Economics Correspondent

Proceeds from the National Lottery will make it easier for Kenneth Clarke, Chancellor of the Exchequer, to cut taxes in his Budget at the end of next month.

The shortfall in the Government's finances would have been about pounds 1bn higher during the past year without revenues from the lottery. Their contribution, improving the published borrowing total, comes at a time of heated debate about whether big tax cuts can be justified given the disappointing state of the public finances.

However, the Chancellor could draw some comfort from the success of yesterday's gilts auction. The pounds 3bn worth of long-term government stocks on offer attracted bids of nearly pounds 6bn. This was better than analysts had expected, and came as a relief to the authorities. Investors' concerns about the scale of public borrowing had led to an unprecedented shortage of bids for the gilts on auction last month.

Public sector borrowing has been so much higher than the Government's projections that the Bank of England might need to hold extra auctions on top of the three already scheduled for the remainder of this financial year. The borrowing needs would have been greater still without lottery revenues.

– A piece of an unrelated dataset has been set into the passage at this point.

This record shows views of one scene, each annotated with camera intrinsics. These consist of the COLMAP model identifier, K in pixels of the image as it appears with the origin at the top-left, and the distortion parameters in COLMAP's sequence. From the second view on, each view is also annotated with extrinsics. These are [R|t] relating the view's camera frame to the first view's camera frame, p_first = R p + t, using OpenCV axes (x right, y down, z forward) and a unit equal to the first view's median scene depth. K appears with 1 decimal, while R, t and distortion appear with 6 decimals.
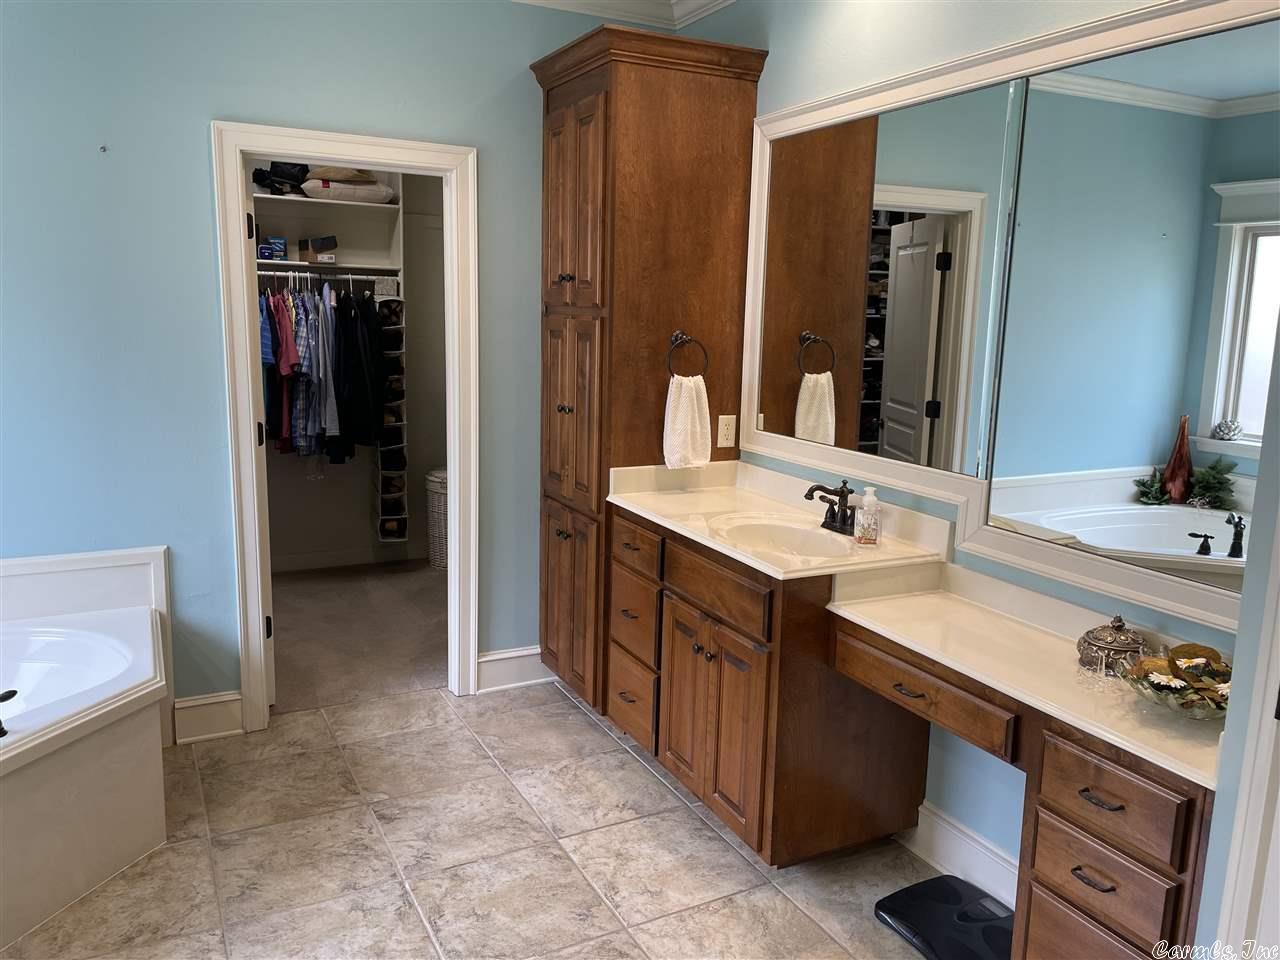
lens RADIAL K [[962.1, 0, 636.2], [0, 962.1, 467.7], [0, 0, 1]] dist [0.092656, -0.111325]
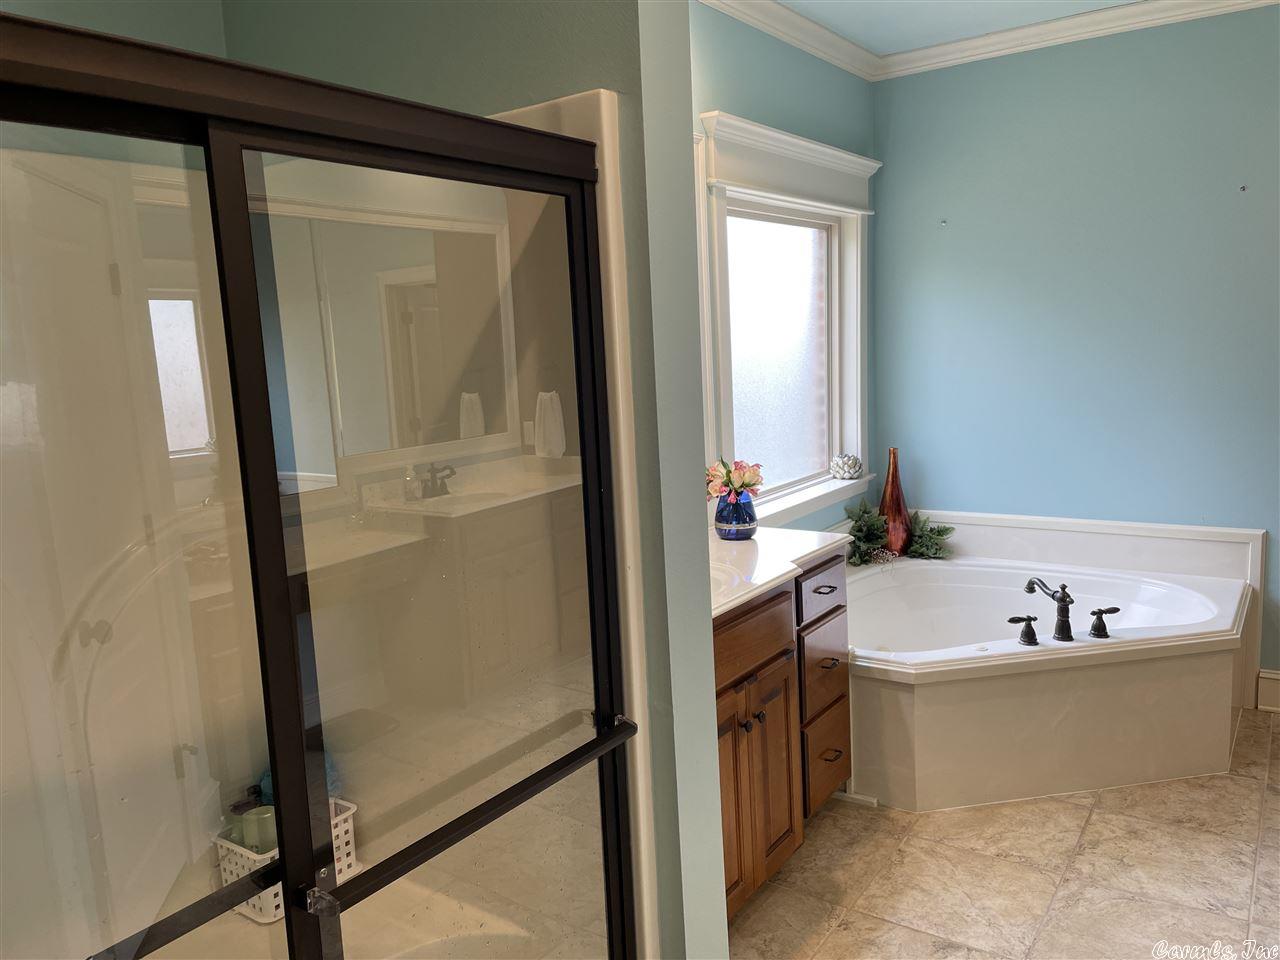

The delay between payments by Camelot into the lottery distribution fund and disbursements by the fund to good causes has temporarily reduced the public sector borrowing requirement. The timing of the dip could be crucial for this year's discussions about the Budget.

Camelot pays 28 per cent of the lottery revenues to the distribution fund, which are counted as part of central govern- ment revenues. The fund is obliged to disburse - eventually - almost all of this total to good causes through bodies such as the Millenium Fund and Charities Board. This counts as government expenditure.

Since last November lottery proceeds have added nearly pounds 1bn to government revenues, pounds 700m of which has fallen into the current financial year.

About pounds 50m has been paid out so far, and it will take another year before spending starts to catch up with revenues.

Mr Clarke has adjusted the definition of spending that the Government will target to exclude these lottery disbursements. However, there has been no corresponding adjustment to the definition of government revenue.

The lottery figures are included in the ''other'' category in official statistics, along with numerous other miscellaneous categories.

David Mackie, an economist at JP Morgan who identified the lottery effect, said: ''The true fiscal position this year is actually worse than it appears at first blush, due to the technical operation of the National Lottery.'' The Government's woes were worse than most people thought, he said.

Despite the help from lottery revenues the PSBR has been disappointingly high this year. Borrowing has amounted to pounds 20.4bn since April, higher than at the same stage last year. Without the lottery money it would have been about pounds 21.3bn. The Government's summer target for the PSBR for the full year was pounds 23.6bn.